- Source excerpt

════════════════════

WASHINGTON — President Donald Trump repeated his complaint about NATO after a closed-door meeting with the alliance's Secretary-General Mark Rutte on Wednesday for discussions that had been expected to be aimed at soothing Trump’s anger with the military alliance over the Iran war.

Ahead of the private meeting, Trump had suggested the U.S. may consider leaving the trans-Atlantic alliance after NATO member countries ignored his call to help as Iran effectively shut the Strait of Hormuz, a vital shipping waterway, and sent gas prices soaring.

Afterward, he issued an all-caps comment on social media suggesting he remained aggrieved. “NATO WASN’T THERE WHEN WE NEEDED THEM, AND THEY WON’T BE THERE IF WE NEED THEM AGAIN,” Trump said in his post. The White House did not immediately offer any further updates.

The Republican president has had a warm relationship with Rutte in the past, and the meeting came after the U.S. and Iran late Tuesday agreed to a two-week ceasefire that includes the reopening of the strait. The nascent ceasefire was struck after Trump said he would strike Iran's power plants and bridges, threatening that “a whole civilization will die tonight.

Earlier Wednesday, White House press secretary Karoline Leavitt acknowledged that Trump had discussed leaving NATO. “I think it’s something the president will be discussing in a couple of hours with Secretary-General Rutte,” Leavitt said.

Congress in 2023 passed a law that prevents any U.S. president from pulling out of NATO without its approval. Trump has been a longtime critic of NATO and in his first term had suggested he had the authority on his own to leave the alliance, which was founded in 1949 to counter the Cold War threat posed to European security by the Soviet Union.

════════════════════

- Data segment

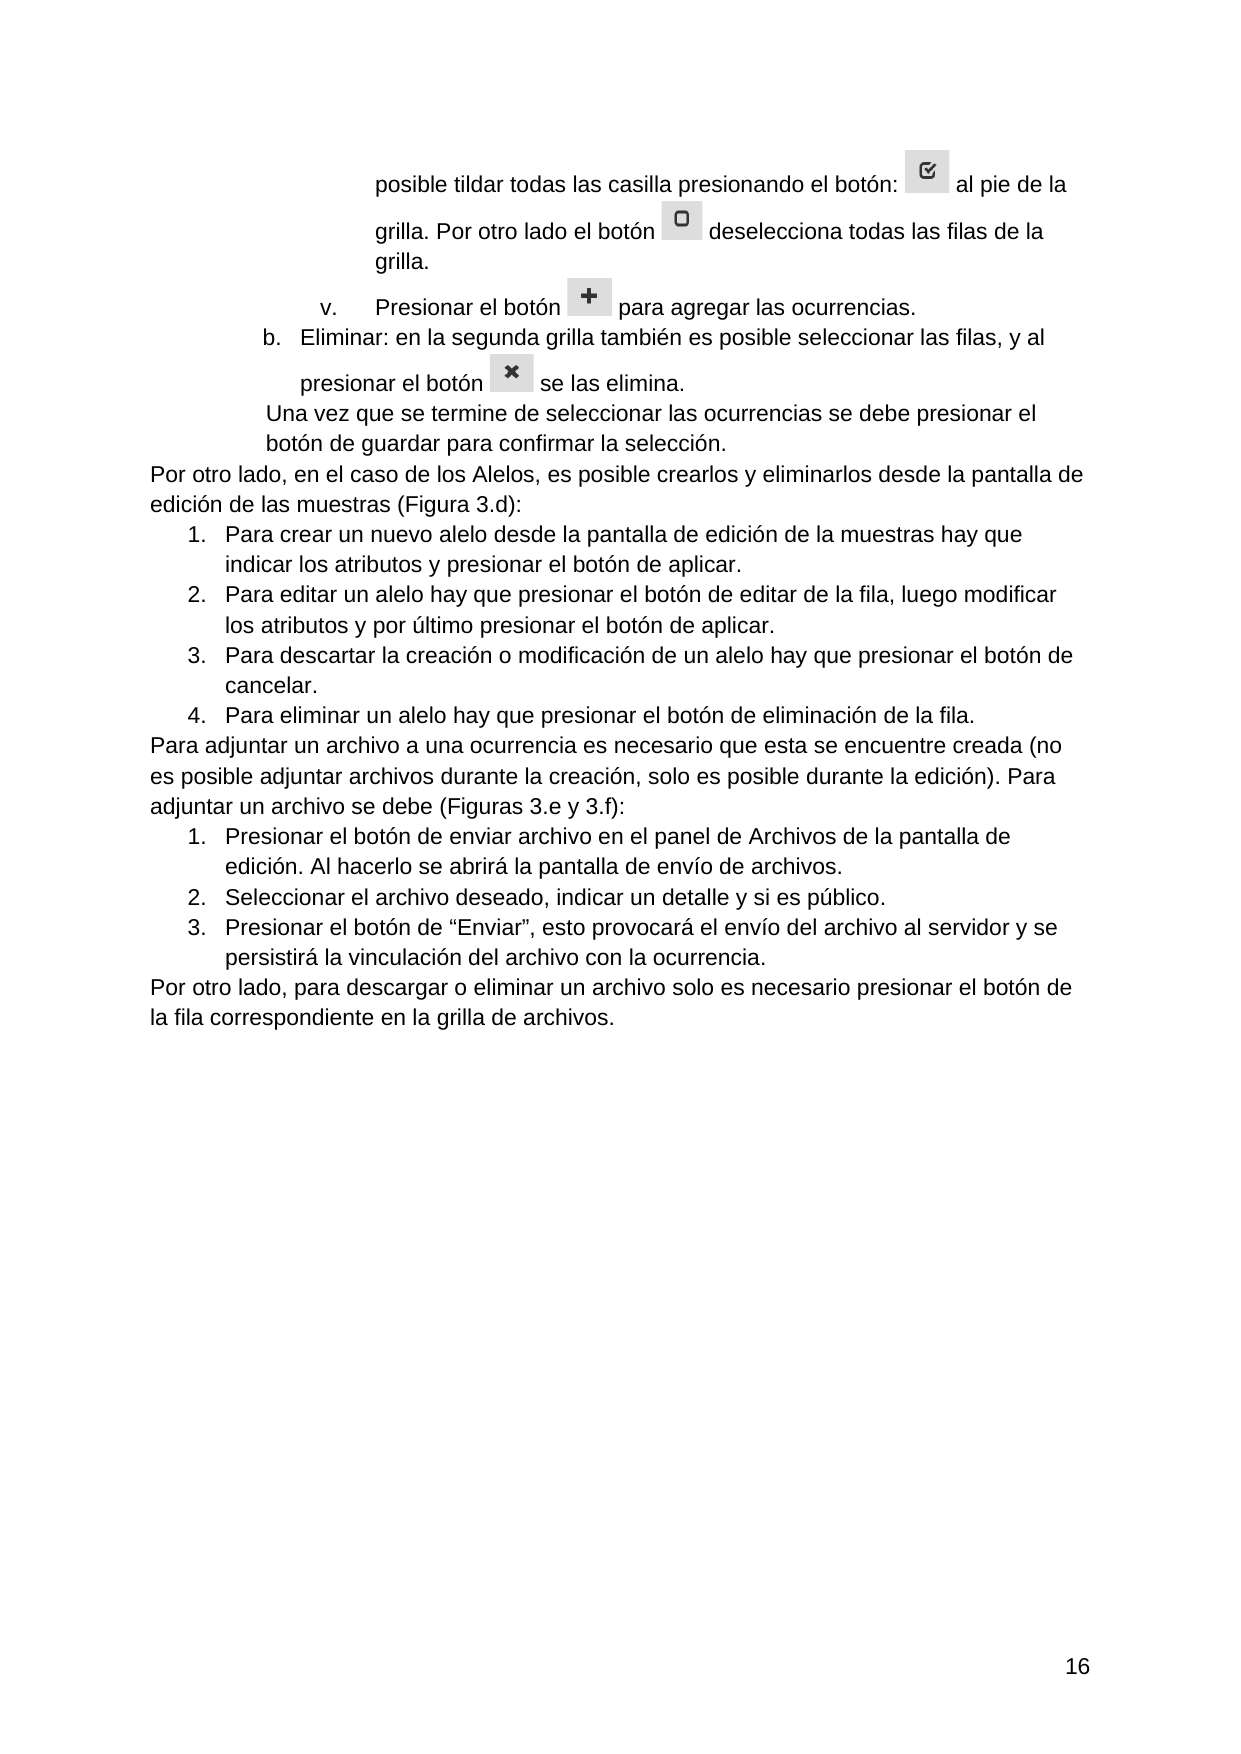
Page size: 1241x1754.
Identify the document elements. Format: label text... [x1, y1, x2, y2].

════════════════════

- Your tasks
1. Please repeat the NATO report between "Ahead of the" and "gas prices soaring.", inclusive, substituting "Hormuz Strait" for "Strait of Hormuz".
2. In the NATO report, what year was the alliance founded?
The material is separate from the NATO report.

- Full solutions
1.
Ahead of the private meeting, Trump had suggested the U.S. may consider leaving the trans-Atlantic alliance after NATO member countries ignored his call to help as Iran effectively shut the Hormuz Strait, a vital shipping waterway, and sent gas prices soaring.

2. 1949